A despeito dessa miscigenação, ou por causa dela, o País perpetua um regime racista que, escondido sob o mito da democracia racial, aparenta ser suave ou mesmo não existir. E, se não se mostra abertamente, torna-se difícil de ser combatido. Dizer que somos brasileiros, somos miscigenados e não temos racismo é a forma mais fácil de manter a situação como está, diz a historiadora Maria Aparecida da Silva, coordenadora do Geledés - Instituto da Mulher Negra, em São Paulo.
Sempre houve um discurso hipócrita, analisa Milton Santos, doutor em Geografia, bacharel em Direito e professor emérito da Universidade de São Paulo (USP). A sociedade se comporta de maneira dual, diz o geógrafo, com palavras moralistas e ações violentas. Uma mania que pode ter sido fortalecida pela própria frustração dos brancos eugenistas do passado.
Até o começo do século 20, eram comuns discussões acaloradas acerca do tempo que levaria para o Brasil tornar-se um país branco. O embranquecimento, entretanto, não aconteceu como o esperado. A cara da população brasileira era e continuaria sendo miscigenada, com forte presença do negro. O início do século 20, principalmente a partir da década de 20, foi uma época de intensa preocupação com a construção da identidade nacional, e seria impossível falar do povo brasileiro sem citar a presença africana.

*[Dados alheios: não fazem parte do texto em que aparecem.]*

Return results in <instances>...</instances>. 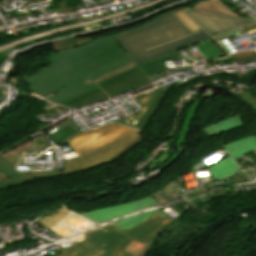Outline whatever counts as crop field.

Gilberto Freyre, na década de 30, citou. Mas pintou um quadro melhor do que a realidade, alertam estudiosos. Seu livro Casa Grande & Senzala, lançado em 1933, explicava a intensa miscigenação brasileira pelas relações brandas e próximas entre senhor e escrava. Maria Helena Machado, professora do Departamento de História da USP, afirma que foi justamente o contrário: A mistura de raças foi fruto de violência sexual. Quando o sexo era consentido pela escrava e raras vezes foi assim era por uma estratégia de sobrevivência.
Dulce Pereira, presidente da Fundação Cultural Palmares, vinculada ao Ministério da Cultura, explica que vem dessa época o mito da democracia racial, uma espécie de se não pode vencê-lo, finja que está juntando-se a ele. Começou-se a dizer que quanto mais miscigenado, melhor. Foi uma saída nacionalista fantástica.

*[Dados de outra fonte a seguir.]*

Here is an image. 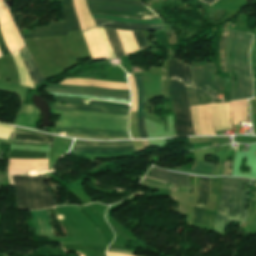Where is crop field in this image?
Listing matches in <instances>:
<instances>
[{"label": "crop field", "instance_id": "obj_1", "mask_svg": "<svg viewBox=\"0 0 256 256\" xmlns=\"http://www.w3.org/2000/svg\"><path fill=\"white\" fill-rule=\"evenodd\" d=\"M128 116L129 115L102 114L87 111H63L54 133L89 134L109 137L130 136L128 132ZM80 127L118 131L92 130Z\"/></svg>", "mask_w": 256, "mask_h": 256}, {"label": "crop field", "instance_id": "obj_2", "mask_svg": "<svg viewBox=\"0 0 256 256\" xmlns=\"http://www.w3.org/2000/svg\"><path fill=\"white\" fill-rule=\"evenodd\" d=\"M185 86H192L191 67L169 58L168 93L175 113L176 136L194 135Z\"/></svg>", "mask_w": 256, "mask_h": 256}, {"label": "crop field", "instance_id": "obj_3", "mask_svg": "<svg viewBox=\"0 0 256 256\" xmlns=\"http://www.w3.org/2000/svg\"><path fill=\"white\" fill-rule=\"evenodd\" d=\"M246 181V184H245ZM250 183V179L246 178H230L222 177V194L220 199L219 210L216 214L215 220V231L218 233H223L225 230V225L227 219L228 223H231L233 219L238 221H243L245 217V207L247 201V187ZM244 202L243 207L241 208L242 194L244 190ZM239 186V189H238ZM238 189V203L236 207L235 217L233 218L234 209L236 205V194ZM233 196L232 205H230L231 197Z\"/></svg>", "mask_w": 256, "mask_h": 256}, {"label": "crop field", "instance_id": "obj_4", "mask_svg": "<svg viewBox=\"0 0 256 256\" xmlns=\"http://www.w3.org/2000/svg\"><path fill=\"white\" fill-rule=\"evenodd\" d=\"M224 78L216 77L214 64L193 68V87H187L190 106L223 102Z\"/></svg>", "mask_w": 256, "mask_h": 256}, {"label": "crop field", "instance_id": "obj_5", "mask_svg": "<svg viewBox=\"0 0 256 256\" xmlns=\"http://www.w3.org/2000/svg\"><path fill=\"white\" fill-rule=\"evenodd\" d=\"M252 35L235 32L231 49V63L236 76V99L252 97V79L249 70V48Z\"/></svg>", "mask_w": 256, "mask_h": 256}, {"label": "crop field", "instance_id": "obj_6", "mask_svg": "<svg viewBox=\"0 0 256 256\" xmlns=\"http://www.w3.org/2000/svg\"><path fill=\"white\" fill-rule=\"evenodd\" d=\"M13 178L18 209H42L56 206L44 184L43 174L33 177L18 175Z\"/></svg>", "mask_w": 256, "mask_h": 256}, {"label": "crop field", "instance_id": "obj_7", "mask_svg": "<svg viewBox=\"0 0 256 256\" xmlns=\"http://www.w3.org/2000/svg\"><path fill=\"white\" fill-rule=\"evenodd\" d=\"M191 110L196 135H215L210 115H212L215 130L231 128L229 103L196 106L191 107Z\"/></svg>", "mask_w": 256, "mask_h": 256}, {"label": "crop field", "instance_id": "obj_8", "mask_svg": "<svg viewBox=\"0 0 256 256\" xmlns=\"http://www.w3.org/2000/svg\"><path fill=\"white\" fill-rule=\"evenodd\" d=\"M19 53L32 77V80L34 82V84H38L41 81L46 80L38 71L35 63L33 62L26 46L24 48H22L21 50H19ZM18 51L13 53L12 56L15 60V63L17 65V69H18V74H19V78H20V82L22 85L25 86H30V87H34V84L31 80V77L19 55ZM35 88V87H34Z\"/></svg>", "mask_w": 256, "mask_h": 256}, {"label": "crop field", "instance_id": "obj_9", "mask_svg": "<svg viewBox=\"0 0 256 256\" xmlns=\"http://www.w3.org/2000/svg\"><path fill=\"white\" fill-rule=\"evenodd\" d=\"M147 176L189 187V175L168 172L166 170L156 168ZM146 178H144L141 184L152 186V187L168 188L176 191L189 193V188L187 187H183L175 184H169V183L165 184V183H161L162 181L157 182L158 180L154 181Z\"/></svg>", "mask_w": 256, "mask_h": 256}, {"label": "crop field", "instance_id": "obj_10", "mask_svg": "<svg viewBox=\"0 0 256 256\" xmlns=\"http://www.w3.org/2000/svg\"><path fill=\"white\" fill-rule=\"evenodd\" d=\"M133 146L125 147H72L69 153H76L84 156H116L131 153Z\"/></svg>", "mask_w": 256, "mask_h": 256}, {"label": "crop field", "instance_id": "obj_11", "mask_svg": "<svg viewBox=\"0 0 256 256\" xmlns=\"http://www.w3.org/2000/svg\"><path fill=\"white\" fill-rule=\"evenodd\" d=\"M48 159H9L8 174H20L30 170H48Z\"/></svg>", "mask_w": 256, "mask_h": 256}, {"label": "crop field", "instance_id": "obj_12", "mask_svg": "<svg viewBox=\"0 0 256 256\" xmlns=\"http://www.w3.org/2000/svg\"><path fill=\"white\" fill-rule=\"evenodd\" d=\"M209 177H199L197 204L193 208L192 224L202 225L203 208L206 204L209 191Z\"/></svg>", "mask_w": 256, "mask_h": 256}, {"label": "crop field", "instance_id": "obj_13", "mask_svg": "<svg viewBox=\"0 0 256 256\" xmlns=\"http://www.w3.org/2000/svg\"><path fill=\"white\" fill-rule=\"evenodd\" d=\"M94 29H98V28H96V27L91 28V29H89L85 32H88V31H91V30H94ZM85 32H83V33H85ZM84 35L86 37V40L88 42V45L90 47V50L92 52L93 57L107 56L108 55L107 50H106V46L104 44V41L102 39V36H101L99 30H94V31L85 33ZM89 47H88V49H89ZM90 50H89V52H90ZM91 52H90V54H91ZM92 55H91V57H92ZM93 57H92V59H93ZM104 58H106V60L110 59V57L107 56V57L94 58L93 61L95 59H104Z\"/></svg>", "mask_w": 256, "mask_h": 256}, {"label": "crop field", "instance_id": "obj_14", "mask_svg": "<svg viewBox=\"0 0 256 256\" xmlns=\"http://www.w3.org/2000/svg\"><path fill=\"white\" fill-rule=\"evenodd\" d=\"M97 26L102 27H111V28H119V29H129V30H151V31H159L164 29V24H132L118 21H111L105 19H94Z\"/></svg>", "mask_w": 256, "mask_h": 256}, {"label": "crop field", "instance_id": "obj_15", "mask_svg": "<svg viewBox=\"0 0 256 256\" xmlns=\"http://www.w3.org/2000/svg\"><path fill=\"white\" fill-rule=\"evenodd\" d=\"M88 9H99V10H107L121 13H135L141 15L153 14L147 8L141 7H133V6H125L111 3H97V2H86Z\"/></svg>", "mask_w": 256, "mask_h": 256}, {"label": "crop field", "instance_id": "obj_16", "mask_svg": "<svg viewBox=\"0 0 256 256\" xmlns=\"http://www.w3.org/2000/svg\"><path fill=\"white\" fill-rule=\"evenodd\" d=\"M37 236H56L47 217L46 211H30Z\"/></svg>", "mask_w": 256, "mask_h": 256}, {"label": "crop field", "instance_id": "obj_17", "mask_svg": "<svg viewBox=\"0 0 256 256\" xmlns=\"http://www.w3.org/2000/svg\"><path fill=\"white\" fill-rule=\"evenodd\" d=\"M47 92L52 93H67V94H83V95H93V96H110L130 100V93H110L103 91H94V90H82V89H67V88H54L47 87L45 89Z\"/></svg>", "mask_w": 256, "mask_h": 256}, {"label": "crop field", "instance_id": "obj_18", "mask_svg": "<svg viewBox=\"0 0 256 256\" xmlns=\"http://www.w3.org/2000/svg\"><path fill=\"white\" fill-rule=\"evenodd\" d=\"M2 35L4 38V41L10 51V53L18 50L23 46L22 40L19 36V33L17 29L15 28L13 22L5 25V26H0Z\"/></svg>", "mask_w": 256, "mask_h": 256}, {"label": "crop field", "instance_id": "obj_19", "mask_svg": "<svg viewBox=\"0 0 256 256\" xmlns=\"http://www.w3.org/2000/svg\"><path fill=\"white\" fill-rule=\"evenodd\" d=\"M52 109L57 110H87L96 111L103 113H115V114H129V110L125 109H115V108H105V107H95V106H85V105H66L60 103H50Z\"/></svg>", "mask_w": 256, "mask_h": 256}, {"label": "crop field", "instance_id": "obj_20", "mask_svg": "<svg viewBox=\"0 0 256 256\" xmlns=\"http://www.w3.org/2000/svg\"><path fill=\"white\" fill-rule=\"evenodd\" d=\"M67 34L65 22L51 23L49 26L34 28L30 30L29 34L21 35L22 38L47 36V35H61Z\"/></svg>", "mask_w": 256, "mask_h": 256}, {"label": "crop field", "instance_id": "obj_21", "mask_svg": "<svg viewBox=\"0 0 256 256\" xmlns=\"http://www.w3.org/2000/svg\"><path fill=\"white\" fill-rule=\"evenodd\" d=\"M134 76L138 91V131L141 138H147L144 129V89L142 85L141 75L134 74Z\"/></svg>", "mask_w": 256, "mask_h": 256}, {"label": "crop field", "instance_id": "obj_22", "mask_svg": "<svg viewBox=\"0 0 256 256\" xmlns=\"http://www.w3.org/2000/svg\"><path fill=\"white\" fill-rule=\"evenodd\" d=\"M61 83L100 86V87H107V88H113V89H129L128 85L125 83H115V82L89 80V79H66Z\"/></svg>", "mask_w": 256, "mask_h": 256}, {"label": "crop field", "instance_id": "obj_23", "mask_svg": "<svg viewBox=\"0 0 256 256\" xmlns=\"http://www.w3.org/2000/svg\"><path fill=\"white\" fill-rule=\"evenodd\" d=\"M74 1V8L76 10L81 30H85L90 27H94L95 23L93 19L90 17L89 12L86 8L85 0H73Z\"/></svg>", "mask_w": 256, "mask_h": 256}, {"label": "crop field", "instance_id": "obj_24", "mask_svg": "<svg viewBox=\"0 0 256 256\" xmlns=\"http://www.w3.org/2000/svg\"><path fill=\"white\" fill-rule=\"evenodd\" d=\"M116 30L122 43L125 56L139 50L132 31Z\"/></svg>", "mask_w": 256, "mask_h": 256}, {"label": "crop field", "instance_id": "obj_25", "mask_svg": "<svg viewBox=\"0 0 256 256\" xmlns=\"http://www.w3.org/2000/svg\"><path fill=\"white\" fill-rule=\"evenodd\" d=\"M68 31L79 29L72 0H62Z\"/></svg>", "mask_w": 256, "mask_h": 256}, {"label": "crop field", "instance_id": "obj_26", "mask_svg": "<svg viewBox=\"0 0 256 256\" xmlns=\"http://www.w3.org/2000/svg\"><path fill=\"white\" fill-rule=\"evenodd\" d=\"M233 33L229 31L228 32V37H227V42H226V47H225V66L226 70L230 75V80H231V92H230V100H234V95H235V81L233 76L231 75L232 69L230 65V46H231V41L233 37Z\"/></svg>", "mask_w": 256, "mask_h": 256}, {"label": "crop field", "instance_id": "obj_27", "mask_svg": "<svg viewBox=\"0 0 256 256\" xmlns=\"http://www.w3.org/2000/svg\"><path fill=\"white\" fill-rule=\"evenodd\" d=\"M246 104L247 100L230 102L232 122L234 125L238 124V121H247L246 118ZM240 106H241V119H240Z\"/></svg>", "mask_w": 256, "mask_h": 256}, {"label": "crop field", "instance_id": "obj_28", "mask_svg": "<svg viewBox=\"0 0 256 256\" xmlns=\"http://www.w3.org/2000/svg\"><path fill=\"white\" fill-rule=\"evenodd\" d=\"M195 162H196V165L193 170L177 168L176 171L202 175V176H212V171H213L212 164L201 162V161H195Z\"/></svg>", "mask_w": 256, "mask_h": 256}, {"label": "crop field", "instance_id": "obj_29", "mask_svg": "<svg viewBox=\"0 0 256 256\" xmlns=\"http://www.w3.org/2000/svg\"><path fill=\"white\" fill-rule=\"evenodd\" d=\"M55 98L57 102H63V103L104 105V106H113V107H120V108H126V109H129L130 107L127 105L105 103V102H93V101L83 102L82 99H78V98H63V97H55Z\"/></svg>", "mask_w": 256, "mask_h": 256}, {"label": "crop field", "instance_id": "obj_30", "mask_svg": "<svg viewBox=\"0 0 256 256\" xmlns=\"http://www.w3.org/2000/svg\"><path fill=\"white\" fill-rule=\"evenodd\" d=\"M104 29L106 31V34H107V36L109 38V41L111 43V46L113 48L115 57L116 58L123 57L124 56L123 50H122L121 45L119 43V40H118V37H117V34H116V30L115 29H109V28H104Z\"/></svg>", "mask_w": 256, "mask_h": 256}, {"label": "crop field", "instance_id": "obj_31", "mask_svg": "<svg viewBox=\"0 0 256 256\" xmlns=\"http://www.w3.org/2000/svg\"><path fill=\"white\" fill-rule=\"evenodd\" d=\"M132 145L131 141L100 142V141H75L73 146H125Z\"/></svg>", "mask_w": 256, "mask_h": 256}, {"label": "crop field", "instance_id": "obj_32", "mask_svg": "<svg viewBox=\"0 0 256 256\" xmlns=\"http://www.w3.org/2000/svg\"><path fill=\"white\" fill-rule=\"evenodd\" d=\"M13 139H25V140H33V141H48V142L53 141V137H50V136L33 135V134H16V133H14Z\"/></svg>", "mask_w": 256, "mask_h": 256}, {"label": "crop field", "instance_id": "obj_33", "mask_svg": "<svg viewBox=\"0 0 256 256\" xmlns=\"http://www.w3.org/2000/svg\"><path fill=\"white\" fill-rule=\"evenodd\" d=\"M250 60H251V70H252V75L254 79V88H255L254 97H256V33L254 35V40L251 48Z\"/></svg>", "mask_w": 256, "mask_h": 256}, {"label": "crop field", "instance_id": "obj_34", "mask_svg": "<svg viewBox=\"0 0 256 256\" xmlns=\"http://www.w3.org/2000/svg\"><path fill=\"white\" fill-rule=\"evenodd\" d=\"M129 85L131 87L132 106L131 111H137V92L133 80V75H128Z\"/></svg>", "mask_w": 256, "mask_h": 256}, {"label": "crop field", "instance_id": "obj_35", "mask_svg": "<svg viewBox=\"0 0 256 256\" xmlns=\"http://www.w3.org/2000/svg\"><path fill=\"white\" fill-rule=\"evenodd\" d=\"M48 86H56V87H68V88H85V89H95V90H103V91H110V92H130L129 90H112L106 88H98V87H90V86H78V85H53V84H46Z\"/></svg>", "mask_w": 256, "mask_h": 256}, {"label": "crop field", "instance_id": "obj_36", "mask_svg": "<svg viewBox=\"0 0 256 256\" xmlns=\"http://www.w3.org/2000/svg\"><path fill=\"white\" fill-rule=\"evenodd\" d=\"M12 21L8 10L5 8L2 0H0V25Z\"/></svg>", "mask_w": 256, "mask_h": 256}, {"label": "crop field", "instance_id": "obj_37", "mask_svg": "<svg viewBox=\"0 0 256 256\" xmlns=\"http://www.w3.org/2000/svg\"><path fill=\"white\" fill-rule=\"evenodd\" d=\"M133 33L135 35L140 50L149 47L142 32L133 31Z\"/></svg>", "mask_w": 256, "mask_h": 256}, {"label": "crop field", "instance_id": "obj_38", "mask_svg": "<svg viewBox=\"0 0 256 256\" xmlns=\"http://www.w3.org/2000/svg\"><path fill=\"white\" fill-rule=\"evenodd\" d=\"M227 32H228V30L223 31L221 47H220V63H221V69L223 72H226L225 67H224V57H222V56L224 54V47H225Z\"/></svg>", "mask_w": 256, "mask_h": 256}, {"label": "crop field", "instance_id": "obj_39", "mask_svg": "<svg viewBox=\"0 0 256 256\" xmlns=\"http://www.w3.org/2000/svg\"><path fill=\"white\" fill-rule=\"evenodd\" d=\"M87 1L111 2V3H118V4H125V5H133V6H142V7H144L140 2L129 1V0H87Z\"/></svg>", "mask_w": 256, "mask_h": 256}, {"label": "crop field", "instance_id": "obj_40", "mask_svg": "<svg viewBox=\"0 0 256 256\" xmlns=\"http://www.w3.org/2000/svg\"><path fill=\"white\" fill-rule=\"evenodd\" d=\"M93 18H106V19L133 22V23H159V22H162V20H158V21H136V20H130V19H119L117 17H109V16H93Z\"/></svg>", "mask_w": 256, "mask_h": 256}, {"label": "crop field", "instance_id": "obj_41", "mask_svg": "<svg viewBox=\"0 0 256 256\" xmlns=\"http://www.w3.org/2000/svg\"><path fill=\"white\" fill-rule=\"evenodd\" d=\"M11 132H13V126L0 123V135L9 137ZM3 136H0V137L8 139L7 137H3Z\"/></svg>", "mask_w": 256, "mask_h": 256}, {"label": "crop field", "instance_id": "obj_42", "mask_svg": "<svg viewBox=\"0 0 256 256\" xmlns=\"http://www.w3.org/2000/svg\"><path fill=\"white\" fill-rule=\"evenodd\" d=\"M54 95L67 96V97L99 98V99L115 100V101H121V102L130 103V101H128V100H122V99H116V98H108V97H93V96L66 95V94H54Z\"/></svg>", "mask_w": 256, "mask_h": 256}, {"label": "crop field", "instance_id": "obj_43", "mask_svg": "<svg viewBox=\"0 0 256 256\" xmlns=\"http://www.w3.org/2000/svg\"><path fill=\"white\" fill-rule=\"evenodd\" d=\"M100 31H101L102 36H103V38H104V41H105V43H106V46H107L108 52H109V54H110L111 58H112V59H114L115 57H114V54H113L112 48H111V46H110V43H109V41H108V38H107V36H106V34H105V31H104V29H103V28H100Z\"/></svg>", "mask_w": 256, "mask_h": 256}, {"label": "crop field", "instance_id": "obj_44", "mask_svg": "<svg viewBox=\"0 0 256 256\" xmlns=\"http://www.w3.org/2000/svg\"><path fill=\"white\" fill-rule=\"evenodd\" d=\"M65 136H71L76 138H89V139H124V138L92 137V136H84V135H65ZM125 138H130V137H125Z\"/></svg>", "mask_w": 256, "mask_h": 256}, {"label": "crop field", "instance_id": "obj_45", "mask_svg": "<svg viewBox=\"0 0 256 256\" xmlns=\"http://www.w3.org/2000/svg\"><path fill=\"white\" fill-rule=\"evenodd\" d=\"M91 15H110V16H117V17H120V18H130V19L141 20V18L128 17V16H119V15H112V14H104V13H91ZM152 19H159V18L158 17H154Z\"/></svg>", "mask_w": 256, "mask_h": 256}, {"label": "crop field", "instance_id": "obj_46", "mask_svg": "<svg viewBox=\"0 0 256 256\" xmlns=\"http://www.w3.org/2000/svg\"><path fill=\"white\" fill-rule=\"evenodd\" d=\"M14 132L44 134V133H39V132H35V131L25 130V129H21V128H17V127H15V131ZM45 135H47V134H45Z\"/></svg>", "mask_w": 256, "mask_h": 256}, {"label": "crop field", "instance_id": "obj_47", "mask_svg": "<svg viewBox=\"0 0 256 256\" xmlns=\"http://www.w3.org/2000/svg\"><path fill=\"white\" fill-rule=\"evenodd\" d=\"M255 183L256 180L252 181V186H251V192H250V197H249V203H253L254 198L251 196V193H253L254 189H255Z\"/></svg>", "mask_w": 256, "mask_h": 256}, {"label": "crop field", "instance_id": "obj_48", "mask_svg": "<svg viewBox=\"0 0 256 256\" xmlns=\"http://www.w3.org/2000/svg\"><path fill=\"white\" fill-rule=\"evenodd\" d=\"M12 142L40 143V144H48V145H51V144H52V143L32 142V141H25V140H13Z\"/></svg>", "mask_w": 256, "mask_h": 256}, {"label": "crop field", "instance_id": "obj_49", "mask_svg": "<svg viewBox=\"0 0 256 256\" xmlns=\"http://www.w3.org/2000/svg\"><path fill=\"white\" fill-rule=\"evenodd\" d=\"M230 167H231V166L226 167V165H225V171H224V174H223V175H229V176H230V172H231Z\"/></svg>", "mask_w": 256, "mask_h": 256}, {"label": "crop field", "instance_id": "obj_50", "mask_svg": "<svg viewBox=\"0 0 256 256\" xmlns=\"http://www.w3.org/2000/svg\"><path fill=\"white\" fill-rule=\"evenodd\" d=\"M198 1L204 2V3L209 4V5H212L217 0H198Z\"/></svg>", "mask_w": 256, "mask_h": 256}, {"label": "crop field", "instance_id": "obj_51", "mask_svg": "<svg viewBox=\"0 0 256 256\" xmlns=\"http://www.w3.org/2000/svg\"><path fill=\"white\" fill-rule=\"evenodd\" d=\"M107 251H110V252H121V253H126V254H132V255H134V253H131V252H125V251H119V250L107 249Z\"/></svg>", "mask_w": 256, "mask_h": 256}, {"label": "crop field", "instance_id": "obj_52", "mask_svg": "<svg viewBox=\"0 0 256 256\" xmlns=\"http://www.w3.org/2000/svg\"><path fill=\"white\" fill-rule=\"evenodd\" d=\"M107 256H114V255H116V256H130V255H124V254H116V253H109V252H107Z\"/></svg>", "mask_w": 256, "mask_h": 256}, {"label": "crop field", "instance_id": "obj_53", "mask_svg": "<svg viewBox=\"0 0 256 256\" xmlns=\"http://www.w3.org/2000/svg\"><path fill=\"white\" fill-rule=\"evenodd\" d=\"M144 147H149L148 140H141Z\"/></svg>", "mask_w": 256, "mask_h": 256}, {"label": "crop field", "instance_id": "obj_54", "mask_svg": "<svg viewBox=\"0 0 256 256\" xmlns=\"http://www.w3.org/2000/svg\"><path fill=\"white\" fill-rule=\"evenodd\" d=\"M47 213H48L49 220H50V221H53L49 209H47Z\"/></svg>", "mask_w": 256, "mask_h": 256}, {"label": "crop field", "instance_id": "obj_55", "mask_svg": "<svg viewBox=\"0 0 256 256\" xmlns=\"http://www.w3.org/2000/svg\"><path fill=\"white\" fill-rule=\"evenodd\" d=\"M141 70L138 68L133 67V72H140Z\"/></svg>", "mask_w": 256, "mask_h": 256}, {"label": "crop field", "instance_id": "obj_56", "mask_svg": "<svg viewBox=\"0 0 256 256\" xmlns=\"http://www.w3.org/2000/svg\"><path fill=\"white\" fill-rule=\"evenodd\" d=\"M2 55H1V53H0V57H1Z\"/></svg>", "mask_w": 256, "mask_h": 256}]
</instances>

Petrônio José Domingues, coordenador do Núcleo de Consciência Negra da USP, acrescenta que realmente havia uma certa aquiescência das classes dominantes em relação à mistura racial. Mas não por aceitarem um povo miscigenado, e sim porque a mestiçagem era vista como uma etapa anterior ao
embranquecimento. O sonho do Brasil de se ver como um país branco continuaria, mas não se mostraria mais abertamente.

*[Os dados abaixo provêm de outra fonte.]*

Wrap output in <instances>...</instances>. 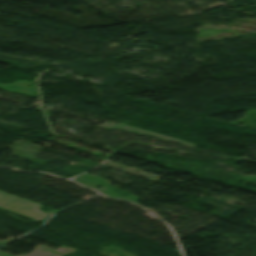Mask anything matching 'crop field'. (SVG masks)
Returning <instances> with one entry per match:
<instances>
[{"instance_id": "1", "label": "crop field", "mask_w": 256, "mask_h": 256, "mask_svg": "<svg viewBox=\"0 0 256 256\" xmlns=\"http://www.w3.org/2000/svg\"><path fill=\"white\" fill-rule=\"evenodd\" d=\"M0 206H4L6 210L37 220H41L46 216V214H42L37 210L41 205L22 200L3 192H0Z\"/></svg>"}]
</instances>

Com um racismo velado, os negros hoje ainda encontram dificuldades para conquistar seu espaço na sociedade. A taxa de analfabetismo, por exemplo, entre negros é de 22%, enquanto entre brancos fica em 9% (dados do IBGE).
Mas, aos poucos, sua situação está melhorando. Segundo o Instituto de Pesquisa Econômica Aplicada (Ipea), hoje eles são um terço da classe média do País. Contemporâneo à sua subida na escala social, o aumento do seu espaço na mídia denuncia o interesse das indústrias de vários setores em conquistar esse público. Dos produtos segmentados como camisetas, publicações e cosméticos aos tradicionais que utilizam atores e modelos negros em suas propagandas, o consumidor negro vem sendo cada vez mais valorizado. O negro está começando a ser visto como sujeito, não como objeto, analisa Domingues, mas ainda há uma visão estereotipada sobre ele.
No entanto, mesmo com a ascensão social e econômica, estudiosos acreditam que falta muito para o negro ser respeitado como cidadão. Mercado não tem nada a ver com cidadania, combate Milton Santos. O racismo ainda é muito forte, reitera o professor Guimarães, que aponta uma incongruência da sociedade brasileira: a coexistência da idéia de democracia racial e de uma lei contra o racismo. Isso prova que ele existe e é concreto.
Para que o negro seja definitivamente incluído na sociedade brasileira, Dulce Pereira afirma que são necessárias mudanças profundas. É preciso que o País entenda seu multiculturalismo e incentive a participação do negro em seu desenvolvimento.